Money is such a weird thing - it's amazing how it changes people. Actually, I don't think it changes people at all - I think it just reveals part of our deepest character. Give someone money and you'll really see where their heart is. A generous person will continue to be generous, a considerate person will continue to be considerate...because people who have that kind of heart have it regardless of how much money is in their pocket.
And it's disappointing to see the other side of that. Because really, it's all just stuff. And at the end of our lives, what we've spent our life working to buy will either end up in the trash, or at goodwill, or maybe will be taken by some relatives...so that when they die their kids can throw it away or donate it to charity.
Because in the very end, it all becomes garbage.
And that's what I really believe - it's just stuff. But I got caught up in a moment tonight and I don't know...it's so easy to lose sight of what is really important. I mean, I'm just as materialistic as the next person - I like nice things. But I also have to keep it in perspective - there isn't anything in this world that I really need that I don't already have...and that says so much.

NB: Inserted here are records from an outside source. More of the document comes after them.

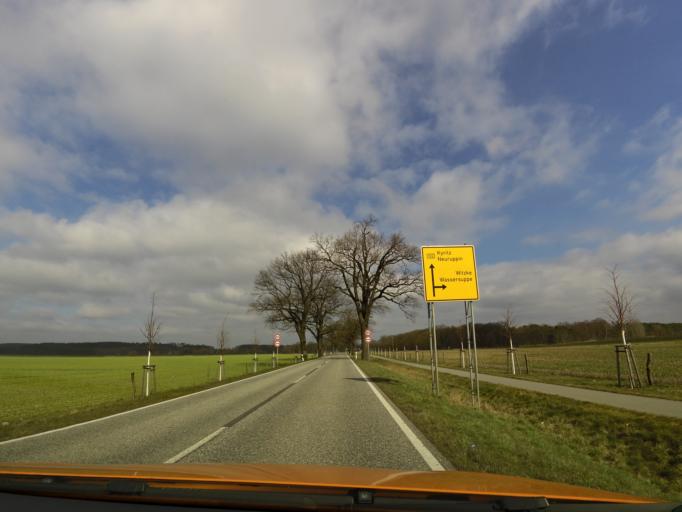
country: DE
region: Brandenburg
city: Rhinow
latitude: 52.6788
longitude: 12.3536
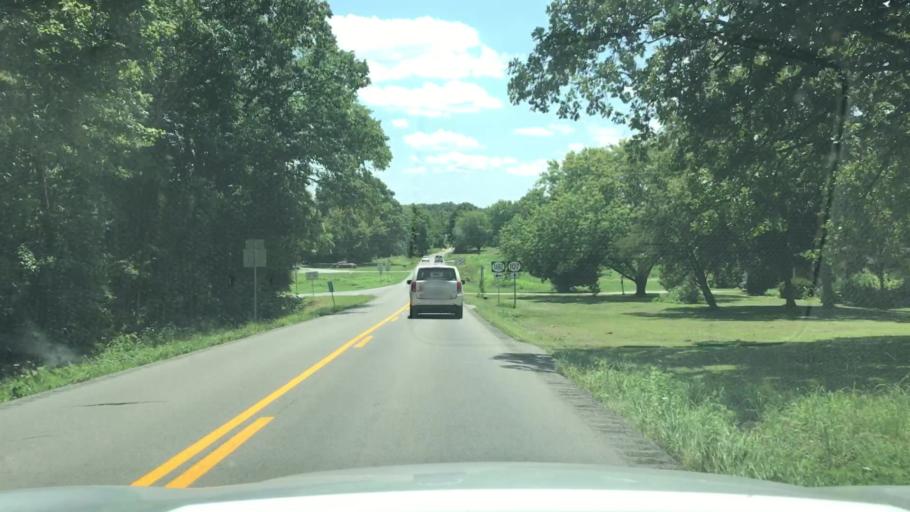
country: US
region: Kentucky
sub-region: Christian County
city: Hopkinsville
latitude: 36.8942
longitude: -87.4523
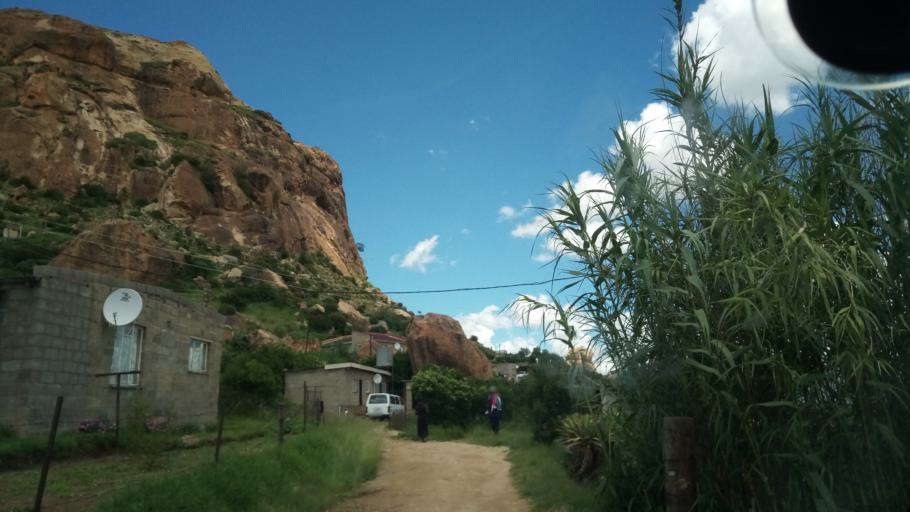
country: LS
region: Maseru
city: Maseru
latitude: -29.3511
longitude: 27.5334
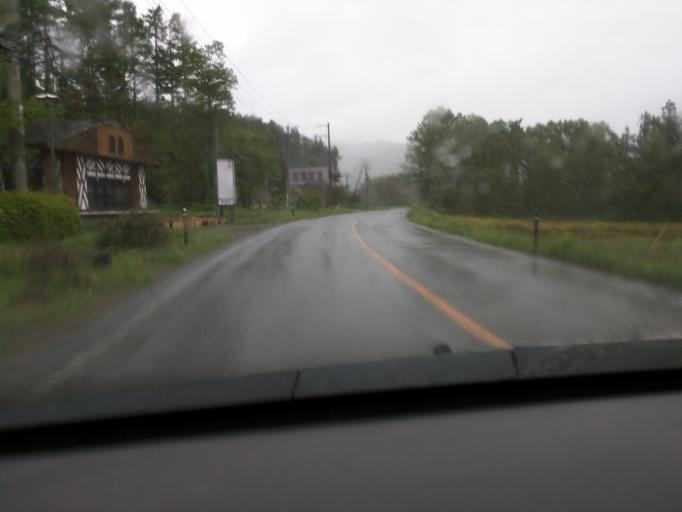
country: JP
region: Fukushima
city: Inawashiro
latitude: 37.5914
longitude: 140.1248
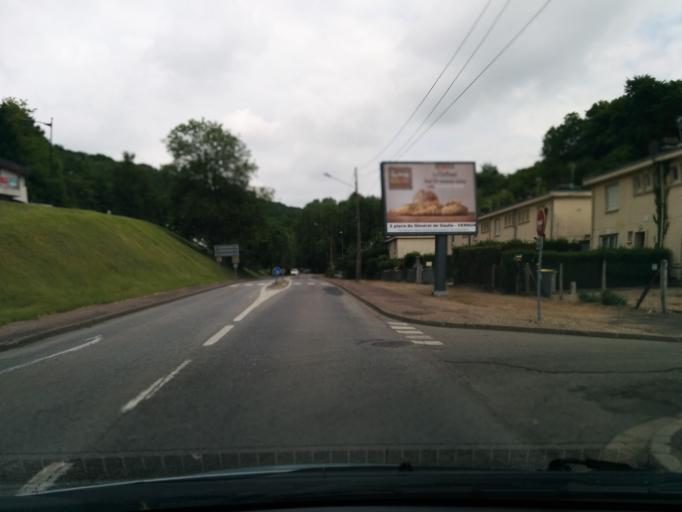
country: FR
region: Haute-Normandie
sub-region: Departement de l'Eure
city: Vernon
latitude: 49.1059
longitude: 1.4871
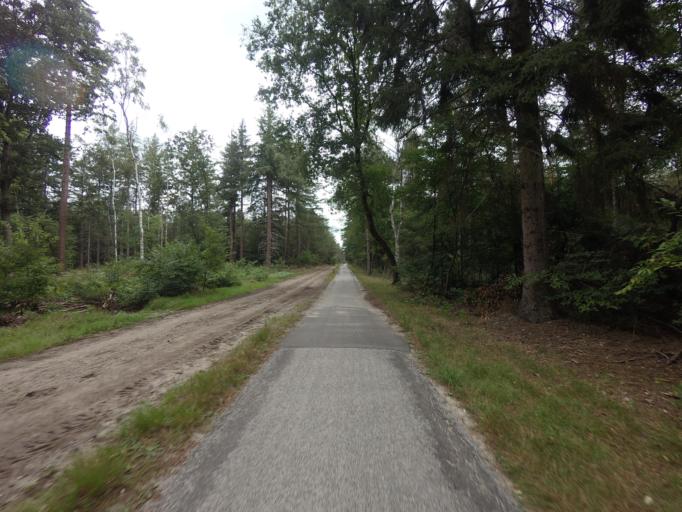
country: NL
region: Overijssel
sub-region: Gemeente Hof van Twente
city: Markelo
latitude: 52.3066
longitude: 6.4531
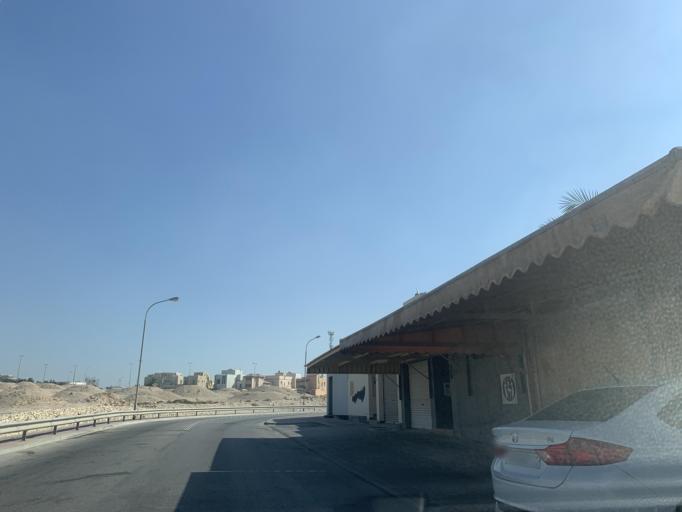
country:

My husband works himself to death so he can provide a future for our girls. He wants to make sure that they will always be taken care of...and I love that and appreciate that he is always planning for the future. But at the same time, I wonder what it will really be like when we die...will they fight over the money we will leave them? Be irresponsible and blow through it without anything to show? Will they argue over who gets the painting in the entryway or what to do with our Eufaula property?
Or will they be able to put it in perspective, look at each with love and know it's all just stuff?